— Start of DOCUMENT EXCERPT —
Virtual Reality: Getting Started, Getting Lost
I was in a long term relationship with television for the first half of my life. I loved getting lost in her stories and ability to take me away. Then I met the internet, and I was instantly smitten. I started casually seeing them both at the same time but I found myself switching back and forth so much that I wasn’t really paying attention to either. Had I lost the ability to get lost?
Virtual Reality represents the next opportunity for all of us to get lost in content again. Google's announcements this week should help advance VR, but most of what’s talked about in the media around this technology tend to make it feel like it's not accessible today or perhaps too expensive to try. Well, the other night, for under $20, I set out on a journey to see if I could get lost in Virtual Reality. If you work in an industry that might be impacted by this technology, or you simply enjoy escaping for a while, here’s what I learned and some suggestions to get you started:
You need a headset but it doesn't need to cost a lot
If you haven’t already purchased Google Cardboard, it’s a $16 gateway drug to a VR. It looks like a 7th grade science fair version of binoculars made out of a pizza box, but they transform your smartphone into a good-enough-to-get-started VR viewer. Buy Google Cardboard on Amazon here.
(Don’t) mind your manners
I started my VR journey seated on the sofa, headphones and viewer, using a free app called Jaunt VR to view an ABC News Report about a Mini-Eiffel tower built in China. As the reporter started to walk towards the structure, I got up to follow him! I wanted a closer look and felt compelled to actively listen. By the time I almost bumped into a wall, I realized that this wasn’t real and new rules of etiquette applied: stay seated, watch, listen and be quiet.
— End of DOCUMENT EXCERPT —
— Start of PROVIDED DATA —
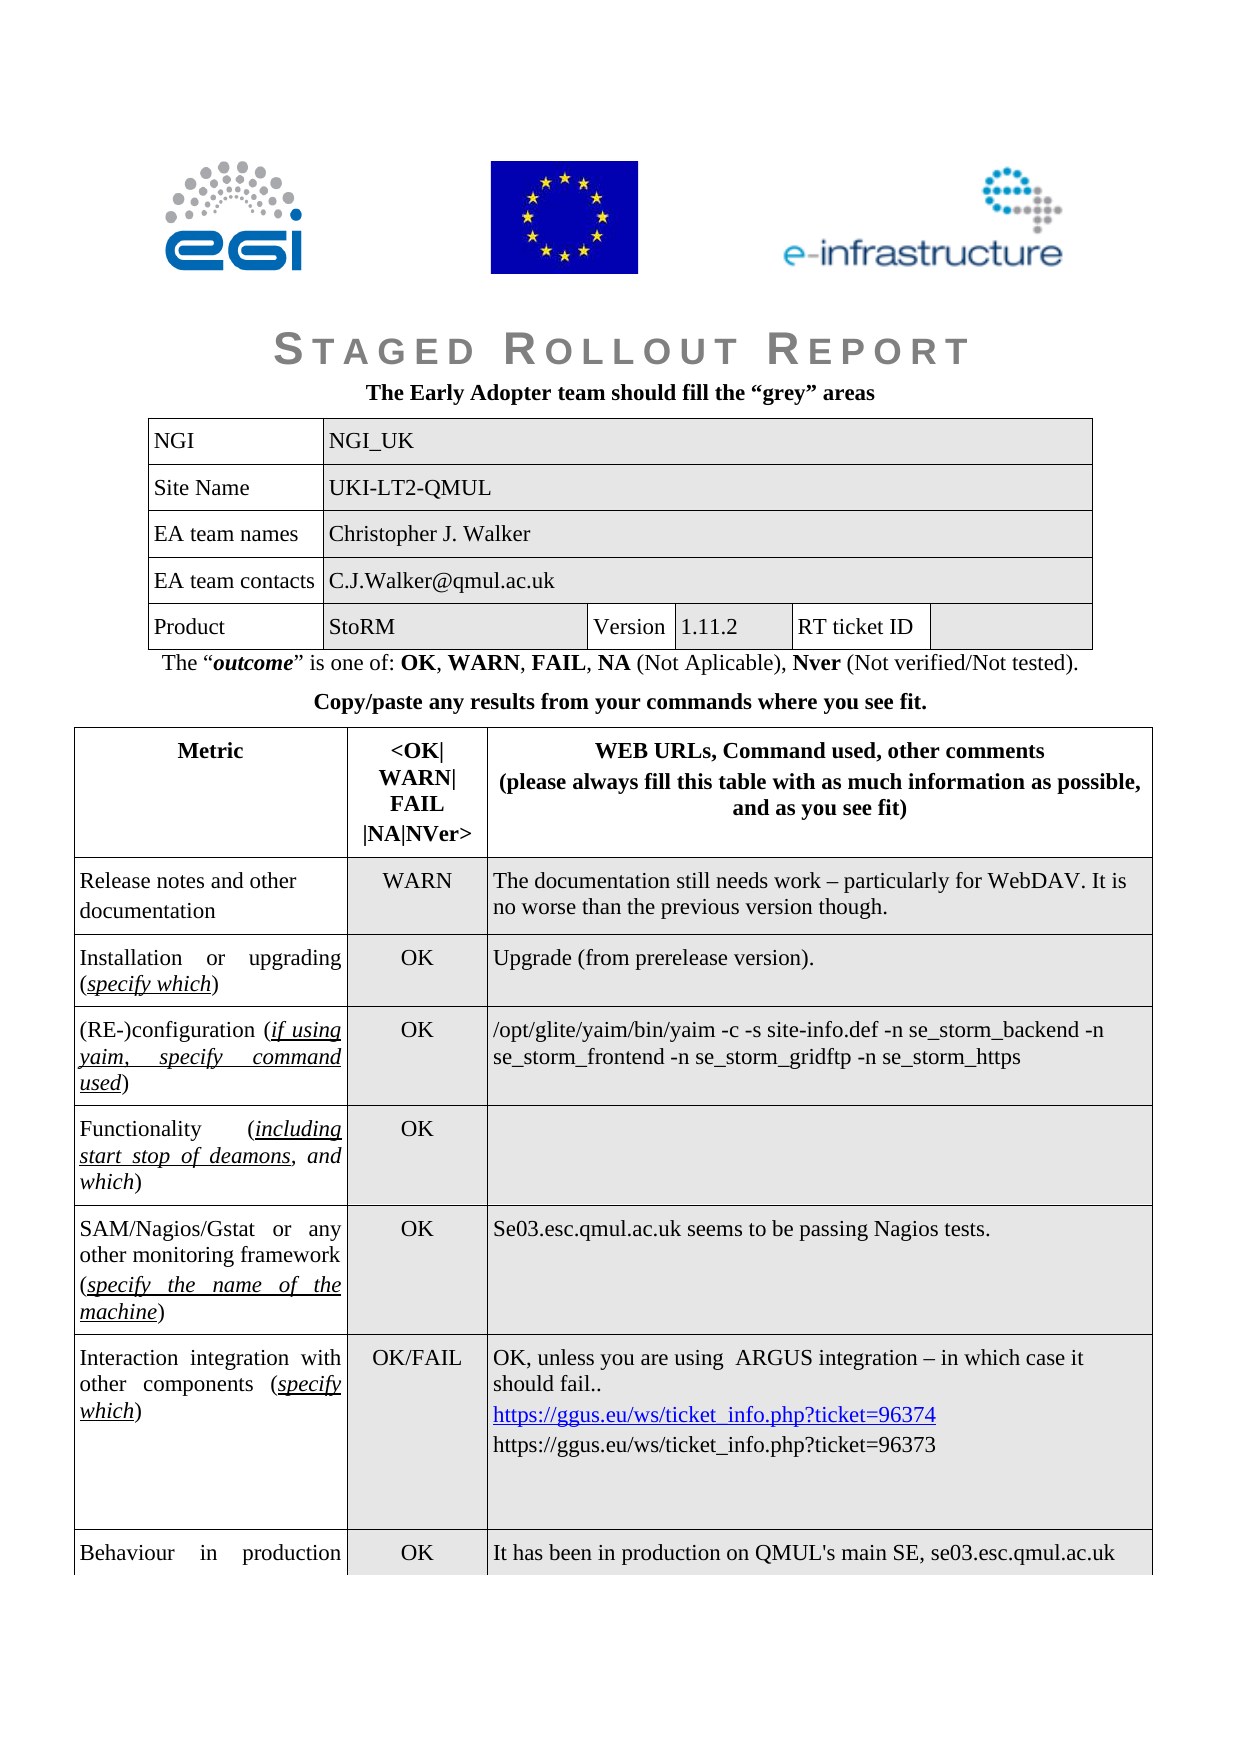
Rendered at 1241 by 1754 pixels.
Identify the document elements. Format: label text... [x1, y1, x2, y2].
— End of PROVIDED DATA —
• _REQUIRED ACTIONS_
[a] For the virtual reality piece above, state whether each statement agrees with it, answering yes or no and quoting the words of the text that decide each one. (i) Google Cardboard costs $16. (ii) The writer began the virtual reality session standing up. (iii) Jaunt VR is a paid app.
[b] Reproduce, word for word, the stretch of the virtual reality piece from "Virtual Reality: Getting" through "to get lost?".

• _RESPONSES PER TASK_
[a]
(i) Yes: "it’s a $16 gateway drug to a VR"
(ii) No: "I started my VR journey seated on the sofa"
(iii) No: "using a free app called Jaunt VR"

[b]
Virtual Reality: Getting Started, Getting Lost
I was in a long term relationship with television for the first half of my life. I loved getting lost in her stories and ability to take me away. Then I met the internet, and I was instantly smitten. I started casually seeing them both at the same time but I found myself switching back and forth so much that I wasn’t really paying attention to either. Had I lost the ability to get lost?